Young mermaid Ariel longs to explore the world of human beings, but her father, King Triton, forbids it. Defying the king, Ariel ventures up to the surface and saves the life of a drowning human prince named Eric. When Triton learns of this, he destroys the girl’s collection of human artifacts and restricts her from seeing her prince again.
Ever the spunky rebel, Ariel strikes a bargain with octopus-legged Ursula, the sea witch, agreeing to trade her voice for a pair of human legs. As with all evil bargains, this one comes with a catch: If Ariel can’t score a kiss from her human love within two days, Ursula will own her soul forever.
The humanized mermaid finds Eric, but without her precious singing voice, the handsome young man has no way of identifying her as the woman who saved his life. To make matters worse, Ursula assumes a human form of her own, using Ariel’s voice to steal the Prince’s heart. Unless Ariel, Sebastian the crab, Flounder the fish and Scuttle the albatross can thwart the sea hag’s plot, the little mermaid will be lost forever.

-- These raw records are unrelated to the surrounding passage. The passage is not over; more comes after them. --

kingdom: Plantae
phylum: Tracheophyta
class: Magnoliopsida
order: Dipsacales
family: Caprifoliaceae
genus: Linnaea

An overwhelming success, The Little Mermaid helped rescue Disney from its 1980’s downswing. Part of the credit must go to composer Alan Menken and lyricist (and co-producer) Howard Ashman, whose songs “Part of Your World,” “Kiss the Girl” and the Oscar-winning “Under the Sea” made the soundtrack album almost as popular as the film itself. Romantic, thrilling and funny, The Little Mermaid brought the Disney magic back for a whole new run of animated classics.